Marduk catches Tiamat in a net, blows a destructive wind down her throat, and kills her with an arrow. He stretches out her corpse to create the cosmos.
The gods who sided with Tiamat in the war are imprisoned. They are hungry, and they complain that they need someone to care for them. So Marduk’s father, Ea, executes one of the captive gods, and from his blood he creates humans—as slaves or servants of the captured gods.
Viewed in this context, we see in the biblical story a divine divergence from the violence and chaos of Aspu, Tiamat, and Marduk. It is in contrast to the Mesopotamian creation myth—and those of the Canaanites and Egyptians—that we begin to identify the attributes of the God of our origin story.
We get a glimpse into the nature of God and the relationship between God and humankind. We are not made to be enslaved, to serve the whims of an angry god. Instead, the ancient Hebrew God is orchestrating a dynamic and image-bearing relationship with creation.
In Psalm 8, humankind is crowned in glory and honor, loved and valued.
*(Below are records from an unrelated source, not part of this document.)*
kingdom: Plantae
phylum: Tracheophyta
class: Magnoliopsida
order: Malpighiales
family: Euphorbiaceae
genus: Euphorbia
Made a little lower than the Divine, not created from spilled blood to serve imprisoned gods. We are created as co-creators, contributing to the care of creation. It is in this deeply relational way that God loves and cares for creation, that we bear the image of the Divine.
Karl Barth said we are like God not in substance but relationally. This means we bear the image of God in communities of shalom, justice, and love. We bear the image of God caring for the more-than-human world in the same way the Divine has cared for humankind.
The psalmist speaks of a cosmos created not in chaos but rather out of it, of a caring God who is mindful of humankind and in relationship with humankind, building a collaborative community of care for all of creation.